AM: Die Künstler arbeiten einige Monate hart, und wir bemühen uns um viel Geld, um tolle, aufwändige Produktionen hier zu präsentieren. Da wünschen wir uns natürlich erstmal, dass die Künstler den von uns erwarteten Erfolg hier auch haben und genießen können, dass sie von einem begeisterten Staatstheater-Publikum gefeiert werden. Das Publikum rückt in den letzten Jahren ja auch immer mehr in die Betrachtung, früher ging es uns eigentlich nur darum, Künstler mit Behinderung auf die Bühne zu bringen und wir spielten eigentlich für ein mehr akademisches Publikum.

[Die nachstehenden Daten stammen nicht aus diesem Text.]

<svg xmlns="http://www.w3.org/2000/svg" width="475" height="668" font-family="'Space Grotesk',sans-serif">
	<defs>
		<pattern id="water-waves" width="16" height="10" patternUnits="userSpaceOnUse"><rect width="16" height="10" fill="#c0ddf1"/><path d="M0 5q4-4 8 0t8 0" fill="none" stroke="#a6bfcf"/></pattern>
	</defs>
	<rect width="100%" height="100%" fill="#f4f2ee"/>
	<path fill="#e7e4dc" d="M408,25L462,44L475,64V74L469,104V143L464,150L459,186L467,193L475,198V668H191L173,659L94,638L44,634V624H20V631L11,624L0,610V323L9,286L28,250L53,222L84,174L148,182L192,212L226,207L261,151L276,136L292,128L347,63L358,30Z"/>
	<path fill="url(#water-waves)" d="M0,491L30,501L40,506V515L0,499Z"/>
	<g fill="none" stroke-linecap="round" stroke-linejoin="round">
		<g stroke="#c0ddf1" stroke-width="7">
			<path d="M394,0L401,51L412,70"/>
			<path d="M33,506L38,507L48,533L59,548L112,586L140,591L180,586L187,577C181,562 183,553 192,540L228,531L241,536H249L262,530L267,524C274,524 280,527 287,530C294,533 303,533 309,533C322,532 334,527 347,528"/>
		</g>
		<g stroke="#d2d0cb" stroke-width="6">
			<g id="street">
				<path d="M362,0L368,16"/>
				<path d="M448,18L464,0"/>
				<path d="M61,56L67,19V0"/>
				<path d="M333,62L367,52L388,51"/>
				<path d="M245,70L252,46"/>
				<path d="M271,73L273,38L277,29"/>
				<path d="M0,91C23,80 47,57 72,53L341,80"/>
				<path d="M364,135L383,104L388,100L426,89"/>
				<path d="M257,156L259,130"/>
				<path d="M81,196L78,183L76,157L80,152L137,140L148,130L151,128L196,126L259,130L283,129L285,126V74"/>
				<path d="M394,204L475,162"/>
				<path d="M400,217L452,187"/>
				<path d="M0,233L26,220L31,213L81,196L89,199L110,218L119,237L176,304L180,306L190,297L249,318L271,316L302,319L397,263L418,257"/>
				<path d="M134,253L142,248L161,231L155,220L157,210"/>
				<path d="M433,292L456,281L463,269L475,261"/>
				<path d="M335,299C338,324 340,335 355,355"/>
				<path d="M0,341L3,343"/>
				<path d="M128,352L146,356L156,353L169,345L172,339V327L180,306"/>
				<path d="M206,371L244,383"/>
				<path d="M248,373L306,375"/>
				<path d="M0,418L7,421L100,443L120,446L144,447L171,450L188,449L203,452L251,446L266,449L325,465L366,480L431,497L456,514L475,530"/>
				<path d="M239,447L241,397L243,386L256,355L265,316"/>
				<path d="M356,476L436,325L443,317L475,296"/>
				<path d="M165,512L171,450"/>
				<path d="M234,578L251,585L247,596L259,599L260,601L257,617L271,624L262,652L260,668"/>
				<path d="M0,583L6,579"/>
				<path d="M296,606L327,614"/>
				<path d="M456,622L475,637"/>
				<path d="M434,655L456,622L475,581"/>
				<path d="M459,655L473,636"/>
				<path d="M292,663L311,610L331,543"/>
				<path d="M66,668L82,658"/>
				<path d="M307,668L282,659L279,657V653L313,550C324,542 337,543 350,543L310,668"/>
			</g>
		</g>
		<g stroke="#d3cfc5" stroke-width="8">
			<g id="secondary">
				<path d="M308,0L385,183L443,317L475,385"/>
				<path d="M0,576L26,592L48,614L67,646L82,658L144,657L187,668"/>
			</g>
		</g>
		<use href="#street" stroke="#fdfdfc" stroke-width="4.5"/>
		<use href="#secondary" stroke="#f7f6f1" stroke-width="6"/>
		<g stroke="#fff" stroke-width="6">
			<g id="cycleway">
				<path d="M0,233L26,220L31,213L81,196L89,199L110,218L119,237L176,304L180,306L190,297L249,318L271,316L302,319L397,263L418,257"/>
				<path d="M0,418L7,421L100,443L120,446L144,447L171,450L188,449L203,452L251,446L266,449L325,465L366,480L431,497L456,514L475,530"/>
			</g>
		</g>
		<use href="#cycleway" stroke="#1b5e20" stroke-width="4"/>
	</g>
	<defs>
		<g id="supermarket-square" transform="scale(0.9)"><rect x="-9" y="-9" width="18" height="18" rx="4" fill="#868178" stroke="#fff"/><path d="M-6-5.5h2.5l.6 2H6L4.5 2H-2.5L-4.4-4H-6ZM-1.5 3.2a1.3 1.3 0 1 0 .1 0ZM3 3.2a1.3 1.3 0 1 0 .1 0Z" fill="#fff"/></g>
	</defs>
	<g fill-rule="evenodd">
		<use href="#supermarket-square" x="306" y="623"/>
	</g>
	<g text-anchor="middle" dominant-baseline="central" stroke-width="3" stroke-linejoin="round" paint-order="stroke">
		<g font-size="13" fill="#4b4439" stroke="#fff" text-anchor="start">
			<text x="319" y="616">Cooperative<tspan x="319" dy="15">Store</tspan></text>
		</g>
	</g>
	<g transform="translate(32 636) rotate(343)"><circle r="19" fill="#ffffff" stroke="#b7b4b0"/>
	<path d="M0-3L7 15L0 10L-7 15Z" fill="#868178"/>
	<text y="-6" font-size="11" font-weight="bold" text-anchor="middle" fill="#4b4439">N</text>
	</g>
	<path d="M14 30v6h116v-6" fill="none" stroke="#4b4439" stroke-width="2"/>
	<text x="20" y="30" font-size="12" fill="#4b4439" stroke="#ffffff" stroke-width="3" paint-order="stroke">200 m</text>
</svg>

Jetzt unternehmen wir auch große Anstrengungen um Maßnahmen wie Barrierefreiheit für das Publikum zu realisieren, damit jeder, egal welche Einschränkung er haben könnte, an den Aufführungen teilnehmen kann. Von daher wünschen wir uns natürlich auch, dass sehr viele Menschen mit Beeinträchtigung als Zuschauer und Zuschauerinnen kommen und sie dann eben die entsprechenden Assistenzen auch bei uns erfahren, um bestmöglich an den Kulturveranstaltungen teilzunehmen.

LA: Gibt es noch etwas, was Sie den Menschen dieses Jahr mitgeben möchten, worauf Sie etwas mehr achten sollten oder generell über das Festival?

AM: Nein, grundsätzlich nicht. Wir machen jetzt seit einem Vierteljahrhundert inklusive Theaterfestivals, weil wir an die Kraft der inklusiven Kunst glauben, und wir hoffen, dass möglichst viele Leute kommen. Es soll immer ausverkauft sein, denn der Besuch ist letztlich der Dank für unsere Bemühungen und das Salz in der Suppe im Leben eines Veranstalters.

LA: Meiner Meinung nach hat sich wirklich vieles getan und ich habe auch viele schöne Rezensionen gelesen auf dem Blog. Ich wünsche dem Festival alles Gute für den Start und gutes Gelingen!

AM: Vielen Dank, dann hoffen wir gemeinsam. Ich freue mich auf ein intensives Festival.